Data to process:
■ ■ ■ ■ ■ ■ ■
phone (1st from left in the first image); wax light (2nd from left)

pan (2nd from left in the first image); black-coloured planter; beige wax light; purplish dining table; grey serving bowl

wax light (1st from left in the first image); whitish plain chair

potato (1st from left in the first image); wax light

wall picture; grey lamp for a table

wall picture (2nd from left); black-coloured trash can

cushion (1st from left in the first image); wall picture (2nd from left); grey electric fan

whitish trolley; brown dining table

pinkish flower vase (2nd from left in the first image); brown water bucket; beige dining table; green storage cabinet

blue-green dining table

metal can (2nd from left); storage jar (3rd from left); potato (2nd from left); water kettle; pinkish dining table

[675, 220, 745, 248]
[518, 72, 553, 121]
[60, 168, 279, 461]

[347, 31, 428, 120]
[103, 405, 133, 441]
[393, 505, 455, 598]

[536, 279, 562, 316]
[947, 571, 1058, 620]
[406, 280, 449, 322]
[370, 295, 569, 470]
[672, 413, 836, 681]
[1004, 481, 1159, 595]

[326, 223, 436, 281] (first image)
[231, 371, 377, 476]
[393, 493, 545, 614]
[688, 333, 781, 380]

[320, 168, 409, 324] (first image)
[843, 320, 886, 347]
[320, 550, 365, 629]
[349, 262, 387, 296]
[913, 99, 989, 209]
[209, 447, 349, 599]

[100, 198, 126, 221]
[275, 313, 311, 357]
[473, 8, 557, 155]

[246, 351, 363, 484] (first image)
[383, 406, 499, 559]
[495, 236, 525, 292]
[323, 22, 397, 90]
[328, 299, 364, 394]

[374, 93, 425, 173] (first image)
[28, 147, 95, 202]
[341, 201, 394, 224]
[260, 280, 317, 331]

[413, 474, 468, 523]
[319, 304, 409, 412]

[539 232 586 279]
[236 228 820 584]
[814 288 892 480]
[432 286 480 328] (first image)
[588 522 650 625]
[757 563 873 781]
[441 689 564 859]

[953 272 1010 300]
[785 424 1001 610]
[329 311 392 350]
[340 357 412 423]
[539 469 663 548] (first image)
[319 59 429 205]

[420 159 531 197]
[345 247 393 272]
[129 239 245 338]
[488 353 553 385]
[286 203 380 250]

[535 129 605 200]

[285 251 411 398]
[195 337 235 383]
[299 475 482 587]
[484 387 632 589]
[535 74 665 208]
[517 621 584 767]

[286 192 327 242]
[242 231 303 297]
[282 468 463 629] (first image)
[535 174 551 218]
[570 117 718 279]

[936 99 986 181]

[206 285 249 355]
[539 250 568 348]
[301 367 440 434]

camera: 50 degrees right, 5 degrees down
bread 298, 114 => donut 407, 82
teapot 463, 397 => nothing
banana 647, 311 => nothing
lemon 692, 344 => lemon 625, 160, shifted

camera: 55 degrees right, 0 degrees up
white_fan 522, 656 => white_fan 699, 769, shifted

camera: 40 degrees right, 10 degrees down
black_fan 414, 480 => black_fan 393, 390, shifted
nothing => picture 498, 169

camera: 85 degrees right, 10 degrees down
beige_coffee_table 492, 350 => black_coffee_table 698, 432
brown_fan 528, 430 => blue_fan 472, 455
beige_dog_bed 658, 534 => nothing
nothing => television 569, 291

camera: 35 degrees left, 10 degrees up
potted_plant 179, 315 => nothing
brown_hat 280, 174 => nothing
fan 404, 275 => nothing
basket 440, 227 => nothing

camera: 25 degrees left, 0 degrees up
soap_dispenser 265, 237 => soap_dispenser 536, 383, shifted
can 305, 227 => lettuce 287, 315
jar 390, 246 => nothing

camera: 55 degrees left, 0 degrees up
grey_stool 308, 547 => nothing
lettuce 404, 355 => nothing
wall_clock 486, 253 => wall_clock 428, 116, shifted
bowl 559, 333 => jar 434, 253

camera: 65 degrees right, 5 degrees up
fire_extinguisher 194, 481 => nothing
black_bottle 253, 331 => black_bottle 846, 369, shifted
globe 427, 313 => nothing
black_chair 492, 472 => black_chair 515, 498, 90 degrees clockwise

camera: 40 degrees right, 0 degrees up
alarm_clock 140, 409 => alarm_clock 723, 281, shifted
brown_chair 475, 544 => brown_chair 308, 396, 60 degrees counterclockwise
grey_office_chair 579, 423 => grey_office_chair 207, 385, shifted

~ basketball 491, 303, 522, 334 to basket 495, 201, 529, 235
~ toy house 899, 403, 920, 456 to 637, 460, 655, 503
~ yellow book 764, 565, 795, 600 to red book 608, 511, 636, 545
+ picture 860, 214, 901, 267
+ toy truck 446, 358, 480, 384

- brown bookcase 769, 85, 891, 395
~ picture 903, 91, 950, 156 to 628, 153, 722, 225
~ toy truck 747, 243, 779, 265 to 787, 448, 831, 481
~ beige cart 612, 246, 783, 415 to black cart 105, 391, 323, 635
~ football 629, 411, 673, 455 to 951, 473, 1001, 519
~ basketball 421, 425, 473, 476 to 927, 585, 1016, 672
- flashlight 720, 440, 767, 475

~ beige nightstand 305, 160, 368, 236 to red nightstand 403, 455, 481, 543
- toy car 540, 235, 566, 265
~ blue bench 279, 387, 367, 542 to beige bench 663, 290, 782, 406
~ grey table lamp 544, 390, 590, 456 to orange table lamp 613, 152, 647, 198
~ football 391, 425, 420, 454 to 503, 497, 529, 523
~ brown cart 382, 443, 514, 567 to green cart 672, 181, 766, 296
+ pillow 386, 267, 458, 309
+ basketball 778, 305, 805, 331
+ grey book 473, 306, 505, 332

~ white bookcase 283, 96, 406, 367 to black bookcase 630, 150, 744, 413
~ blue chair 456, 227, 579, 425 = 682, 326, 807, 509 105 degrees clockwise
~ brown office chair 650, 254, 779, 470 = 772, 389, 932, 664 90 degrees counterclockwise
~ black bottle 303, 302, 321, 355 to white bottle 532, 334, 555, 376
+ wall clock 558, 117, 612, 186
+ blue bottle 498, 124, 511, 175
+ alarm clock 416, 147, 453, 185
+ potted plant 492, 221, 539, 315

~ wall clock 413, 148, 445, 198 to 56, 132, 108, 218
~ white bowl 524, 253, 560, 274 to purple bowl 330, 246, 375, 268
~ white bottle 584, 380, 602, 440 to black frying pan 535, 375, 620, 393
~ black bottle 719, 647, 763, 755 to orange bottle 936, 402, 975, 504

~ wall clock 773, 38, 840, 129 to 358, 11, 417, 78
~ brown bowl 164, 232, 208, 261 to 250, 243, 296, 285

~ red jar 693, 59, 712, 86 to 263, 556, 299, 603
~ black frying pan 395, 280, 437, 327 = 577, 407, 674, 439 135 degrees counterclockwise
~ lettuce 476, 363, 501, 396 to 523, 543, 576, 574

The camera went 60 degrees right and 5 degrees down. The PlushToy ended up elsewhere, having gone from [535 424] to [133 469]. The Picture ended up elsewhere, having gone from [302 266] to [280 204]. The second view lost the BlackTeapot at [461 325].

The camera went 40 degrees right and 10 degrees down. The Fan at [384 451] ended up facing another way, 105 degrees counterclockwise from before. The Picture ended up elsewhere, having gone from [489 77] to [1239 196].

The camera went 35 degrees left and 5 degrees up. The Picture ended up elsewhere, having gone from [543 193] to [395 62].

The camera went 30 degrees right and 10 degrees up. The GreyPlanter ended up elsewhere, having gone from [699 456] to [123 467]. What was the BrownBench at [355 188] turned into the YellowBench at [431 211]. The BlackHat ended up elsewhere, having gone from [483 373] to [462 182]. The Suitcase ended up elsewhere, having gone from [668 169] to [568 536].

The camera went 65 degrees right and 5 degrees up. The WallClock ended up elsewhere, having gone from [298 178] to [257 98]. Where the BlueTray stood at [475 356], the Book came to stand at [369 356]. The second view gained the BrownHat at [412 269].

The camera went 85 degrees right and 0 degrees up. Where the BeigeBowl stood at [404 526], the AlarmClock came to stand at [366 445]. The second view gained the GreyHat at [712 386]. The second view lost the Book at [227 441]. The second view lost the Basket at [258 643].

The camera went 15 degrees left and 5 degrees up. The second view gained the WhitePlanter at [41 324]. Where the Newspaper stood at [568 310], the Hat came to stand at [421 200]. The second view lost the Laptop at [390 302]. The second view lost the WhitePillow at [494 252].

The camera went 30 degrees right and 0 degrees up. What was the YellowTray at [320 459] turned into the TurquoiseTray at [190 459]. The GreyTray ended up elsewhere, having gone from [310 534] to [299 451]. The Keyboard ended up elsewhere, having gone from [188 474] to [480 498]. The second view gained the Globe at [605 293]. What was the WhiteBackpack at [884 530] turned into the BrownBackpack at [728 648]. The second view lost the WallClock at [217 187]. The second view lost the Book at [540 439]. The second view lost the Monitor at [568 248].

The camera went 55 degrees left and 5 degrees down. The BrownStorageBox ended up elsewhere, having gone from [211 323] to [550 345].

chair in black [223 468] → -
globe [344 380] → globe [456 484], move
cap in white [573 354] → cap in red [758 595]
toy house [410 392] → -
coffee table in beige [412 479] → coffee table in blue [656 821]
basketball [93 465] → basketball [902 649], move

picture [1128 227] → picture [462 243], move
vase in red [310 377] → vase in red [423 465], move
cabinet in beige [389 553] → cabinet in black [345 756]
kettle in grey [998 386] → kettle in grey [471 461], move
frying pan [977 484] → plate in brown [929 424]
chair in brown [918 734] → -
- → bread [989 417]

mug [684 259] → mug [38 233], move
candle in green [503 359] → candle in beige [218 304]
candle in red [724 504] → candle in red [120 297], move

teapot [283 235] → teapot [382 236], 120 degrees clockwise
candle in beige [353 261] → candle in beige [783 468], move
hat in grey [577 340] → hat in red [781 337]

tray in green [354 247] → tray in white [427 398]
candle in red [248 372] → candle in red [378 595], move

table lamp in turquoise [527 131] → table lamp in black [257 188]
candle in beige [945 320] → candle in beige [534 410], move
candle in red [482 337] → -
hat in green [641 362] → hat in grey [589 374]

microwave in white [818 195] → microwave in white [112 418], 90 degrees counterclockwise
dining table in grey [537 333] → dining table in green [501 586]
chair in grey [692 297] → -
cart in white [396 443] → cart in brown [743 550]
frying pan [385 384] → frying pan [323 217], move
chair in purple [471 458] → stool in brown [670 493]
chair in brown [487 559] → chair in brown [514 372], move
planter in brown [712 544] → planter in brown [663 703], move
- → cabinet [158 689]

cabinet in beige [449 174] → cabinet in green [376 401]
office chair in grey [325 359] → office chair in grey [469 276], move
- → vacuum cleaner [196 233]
■ ■ ■ ■ ■ ■ ■
Exercise: Beginning with the line containing "cap in white [573 354] → cap in red [758 595]" in the material above, copy every line exactly until you have copied the line containing "coffee table in beige".

Output for this exercise:
cap in white [573 354] → cap in red [758 595]
toy house [410 392] → -
coffee table in beige [412 479] → coffee table in blue [656 821]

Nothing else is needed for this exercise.